Por falta de oportunidades, metade dos jovens brasileiros considera tentar carreiras militares, revela estudo realizado em parceria com a UFMG

Crise social e econômica pode explicar resultados obtidos em pesquisa que une UFMG, Universidade de Oxford, UFPE, UFSCar e Cebrap

No Brasil, 43,9% dos jovens de 16 a 26 anos se declaram propensos a buscar carreiras militares. É o que mostra pesquisa realizada em outubro e novembro de 2021, com aplicação de 2.055 questionários em amostra representativa da população brasileira nessa faixa etária. As respostas mostram que o interesse é maior entre os jovens mais vulneráveis.

O levantamento foi realizado em parceria da Universidade de Oxford (Reino Unido) com as universidades federais de Minas Gerais (UFMG), São Carlos (UFSCar), Pernambuco (UFPE) e o Centro Brasileiro de Análise e Planejamento (Cebrap).

Valéria Cristina de Oliveira, professora da Faculdade de Educação (FaE) da UFMG e uma das autoras da pesquisa, ressalta que aspectos estruturais relacionados à situação socioeconômica brasileira reduzem as alternativas para os jovens de classes menos favorecidas. “Os resultados indicam que esses fatores têm influência maior que um pensamento conservador e militarista estimulado pelo grupo político atualmente no governo, por exemplo. Mas também estamos interessados em saber mais sobre um possível interesse específico nas carreiras relacionadas à segurança pública”, explica a pesquisadora, que atua  no Centro de Estudos de Criminalidade e Segurança Pública (Crisp) da Universidade.

▸ Listagem:
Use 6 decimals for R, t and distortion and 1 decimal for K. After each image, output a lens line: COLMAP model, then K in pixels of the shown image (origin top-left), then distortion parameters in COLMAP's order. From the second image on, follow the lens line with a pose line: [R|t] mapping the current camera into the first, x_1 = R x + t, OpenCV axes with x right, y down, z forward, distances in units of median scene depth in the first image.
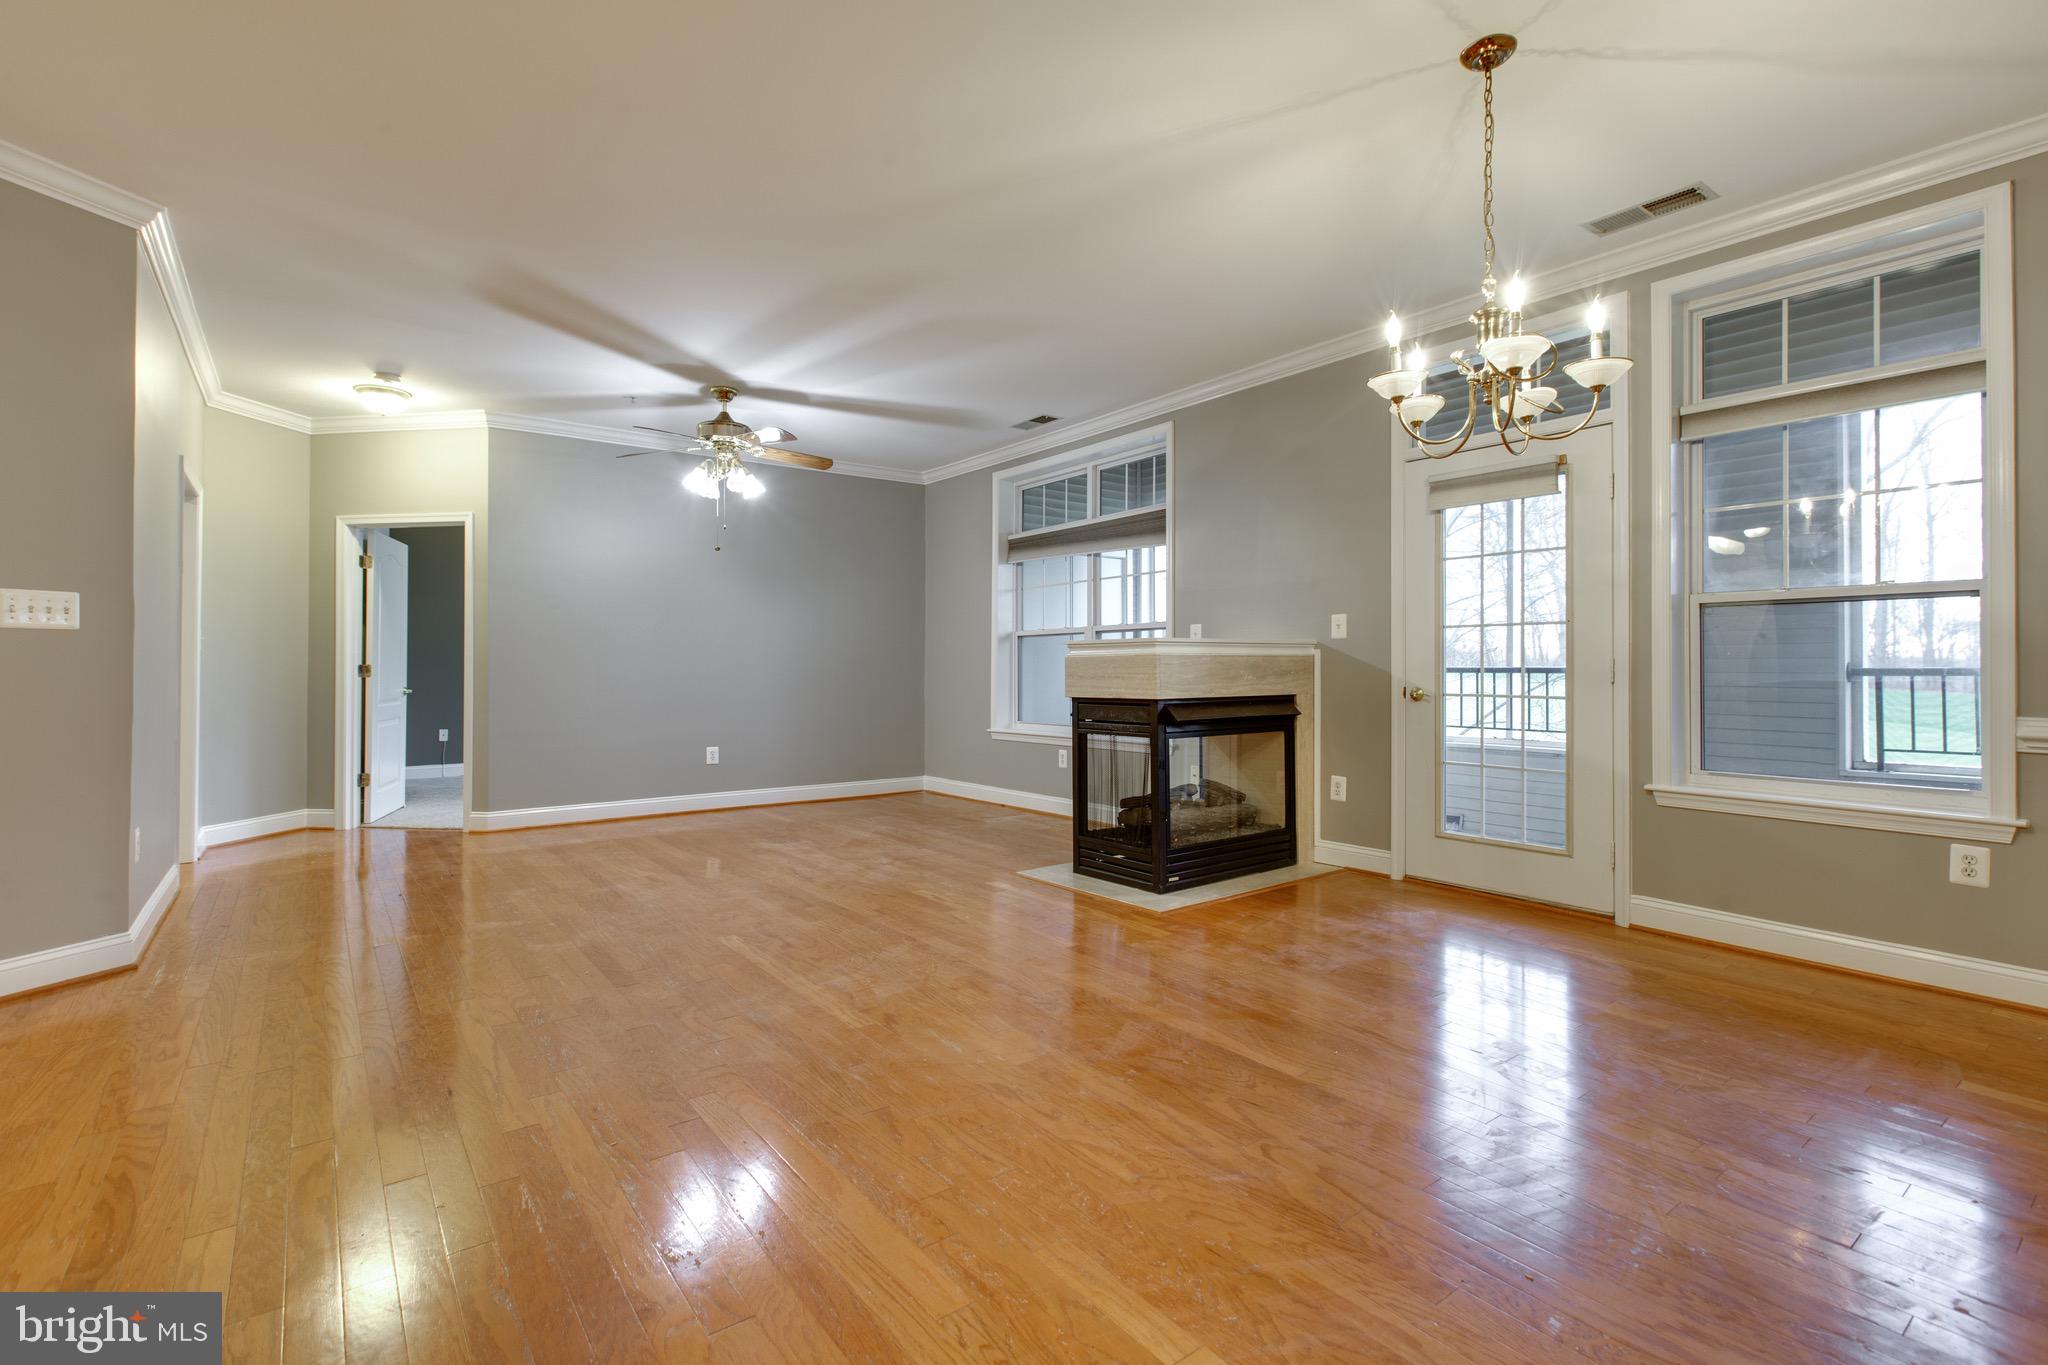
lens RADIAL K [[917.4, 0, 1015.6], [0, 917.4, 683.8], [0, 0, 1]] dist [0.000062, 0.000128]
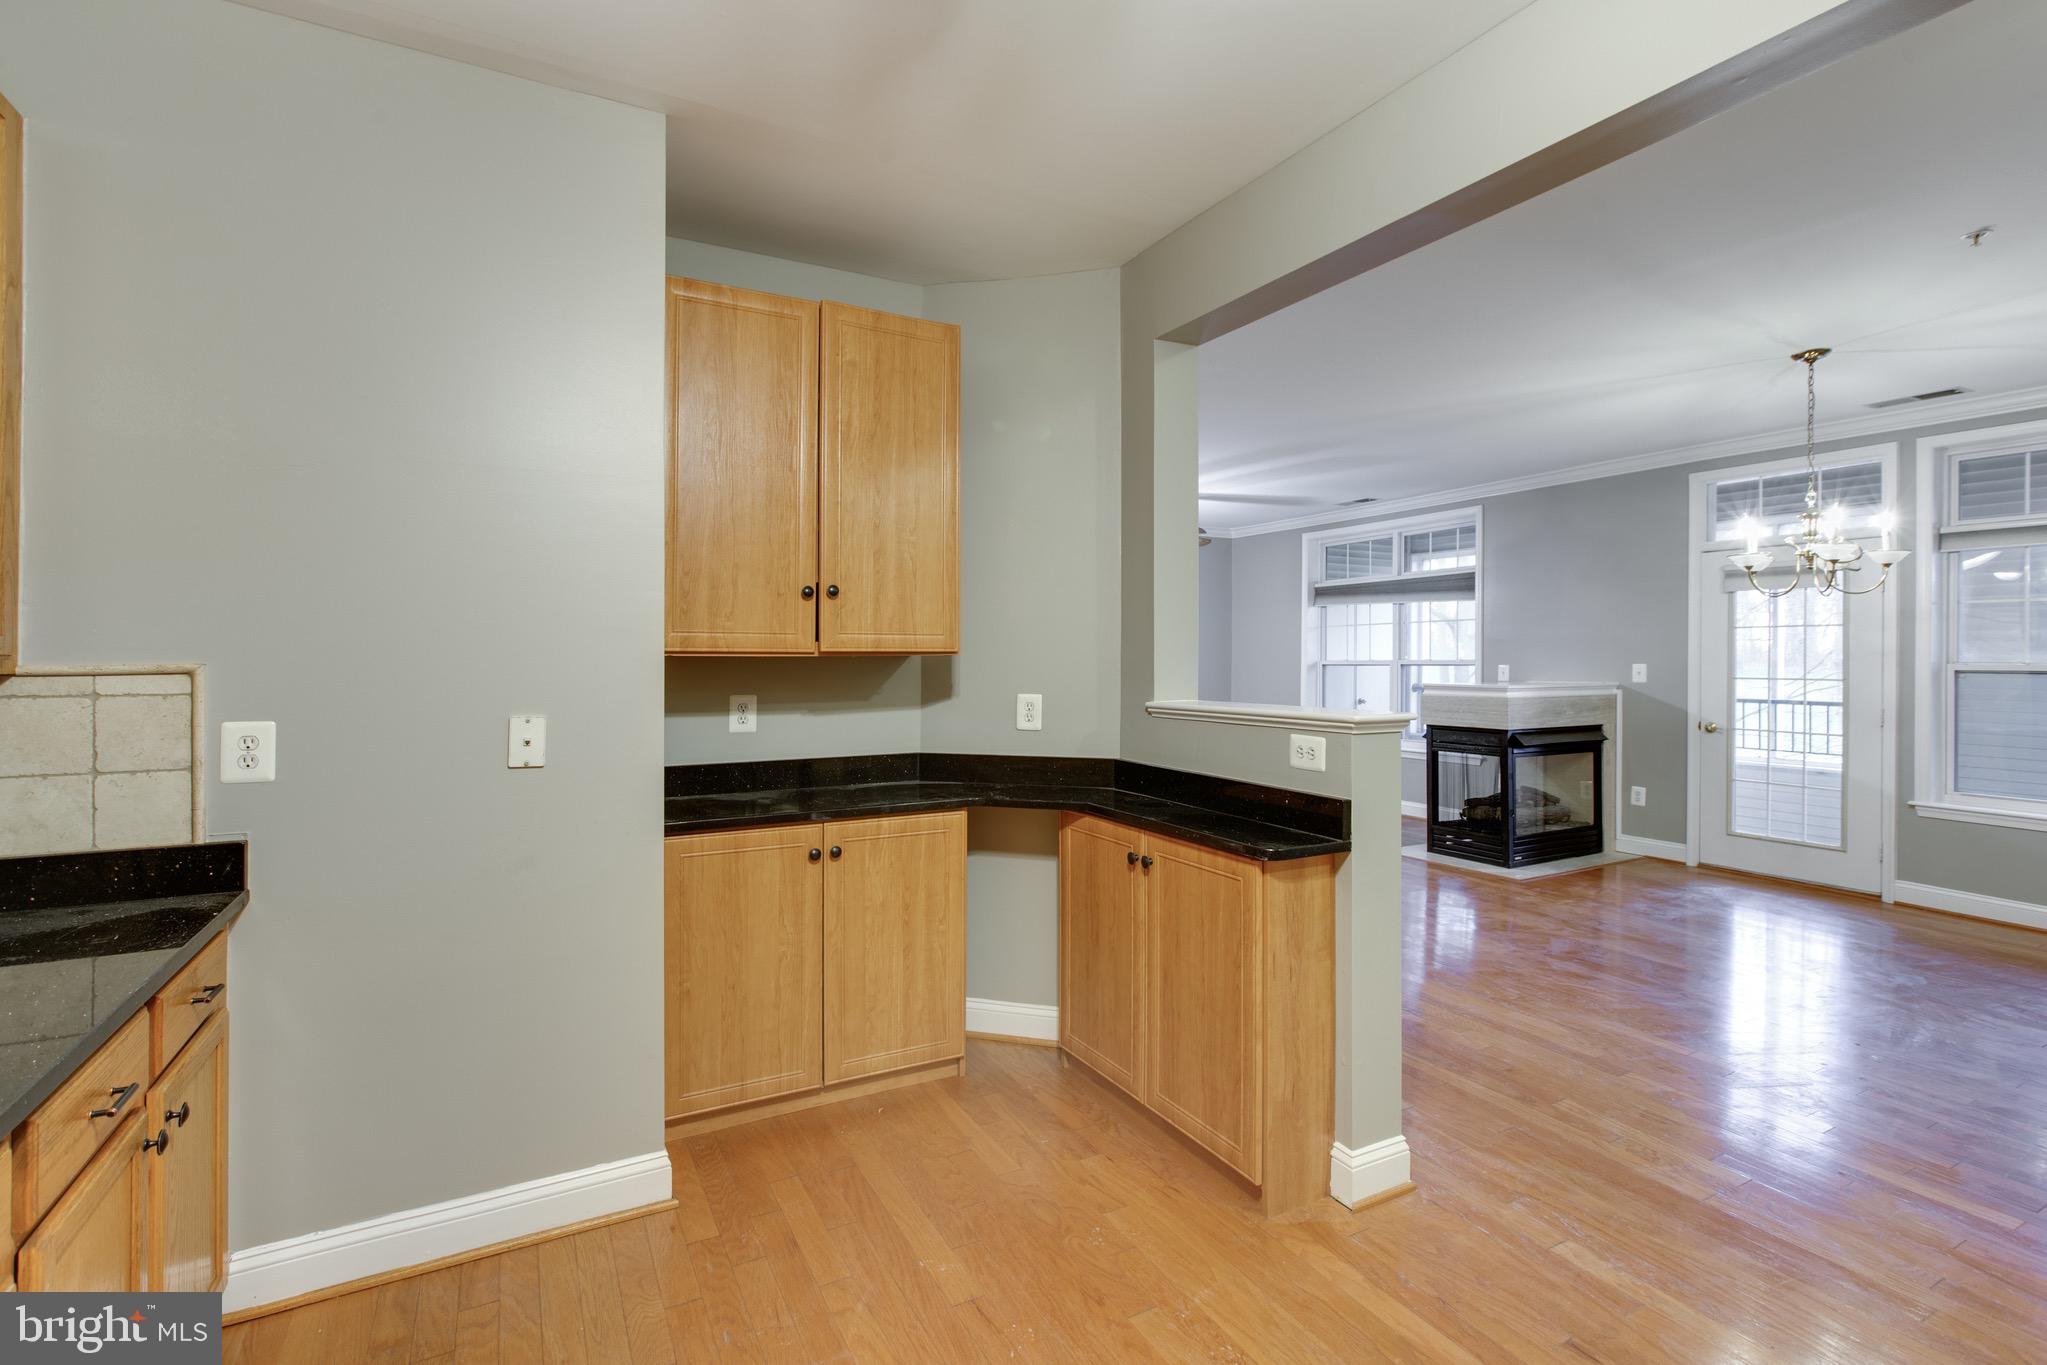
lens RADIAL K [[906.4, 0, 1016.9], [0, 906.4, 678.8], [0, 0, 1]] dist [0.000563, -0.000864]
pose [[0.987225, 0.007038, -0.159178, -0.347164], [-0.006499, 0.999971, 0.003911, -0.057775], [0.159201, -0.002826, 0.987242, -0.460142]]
* * *
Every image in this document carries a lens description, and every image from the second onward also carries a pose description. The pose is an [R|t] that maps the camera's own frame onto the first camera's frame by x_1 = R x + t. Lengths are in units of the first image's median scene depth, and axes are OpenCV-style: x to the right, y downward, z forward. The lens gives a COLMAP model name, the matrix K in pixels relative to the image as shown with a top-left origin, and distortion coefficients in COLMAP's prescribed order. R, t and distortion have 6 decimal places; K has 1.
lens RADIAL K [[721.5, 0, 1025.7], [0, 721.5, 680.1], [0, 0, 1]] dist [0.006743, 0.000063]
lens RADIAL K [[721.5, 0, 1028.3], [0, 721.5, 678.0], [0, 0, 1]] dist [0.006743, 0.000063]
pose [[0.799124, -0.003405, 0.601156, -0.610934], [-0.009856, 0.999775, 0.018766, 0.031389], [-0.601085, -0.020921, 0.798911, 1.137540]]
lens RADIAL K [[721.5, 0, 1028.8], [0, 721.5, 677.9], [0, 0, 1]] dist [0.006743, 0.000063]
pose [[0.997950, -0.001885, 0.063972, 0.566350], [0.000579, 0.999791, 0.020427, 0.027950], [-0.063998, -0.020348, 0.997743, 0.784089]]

▸ Atividade A:
Liste as instituições que, segundo o texto sobre a pesquisa com jovens, participaram do levantamento.
▸ Atividade B:
Em que meses e ano foi realizada a pesquisa descrita no texto sobre a pesquisa com jovens?
▸ Atividade C:
Dê seguimento ao texto sobre a pesquisa com jovens a partir do ponto em que ele termina.
A listagem é um material à parte e não tem relação com o texto sobre a pesquisa com jovens.

▸ Resultado do exercício A:
Universidade de Oxford, Universidade Federal de Minas Gerais (UFMG), Universidade Federal de São Carlos (UFSCar), Universidade Federal de Pernambuco (UFPE) e Centro Brasileiro de Análise e Planejamento (Cebrap).

▸ Resultado do exercício B:
Em outubro e novembro de 2021.

▸ Resultado do exercício C:
Um questionário composto de 58 itens foi aplicado, via internet. Os jovens participantes são de todas as regiões brasileiras, e o survey tem intervalo de confiança de 95% e erro máximo de 2,2%. As questões são vinculadas a oito categorias de análise: propensão a buscar as carreiras militares, percepções sobre essas carreiras, associação a visões e atitudes conservadoras, habilidades e aspirações de trabalho, percepções do mercado de trabalho, perfil sociodemográfico, contexto familiar e trajetória escolar e na carreira.

Estabilidade e alimentação

A motivação para a realização do estudo está vinculada ao cenário de crescimento da presença militar na sociedade brasileira, segundo Andreza Aruska de Souza Santos, da Oxford School of Global and Area Studies. Ela cita que mais de seis mil cargos comissionados no governo federal eram ocupados por militares em 2021 (18% do total) e que aumentaram não apenas as candidaturas aos parlamentos estaduais e federal, mas, sobretudo, o número de  deputados e senadores eleitos – de 14 para 76 de 2018 para 2020 (442% a mais em 2020).

“Nas pesquisas que realizo, tive a percepção de que, entre classes médias e médias baixas, a carreira militar estava se tornando uma opção importante. Encontrava, por exemplo, jovens que, em vez de buscar uma universidade, começavam fazendo cursos preparatórios para as academias militares”, conta Andreza Santos.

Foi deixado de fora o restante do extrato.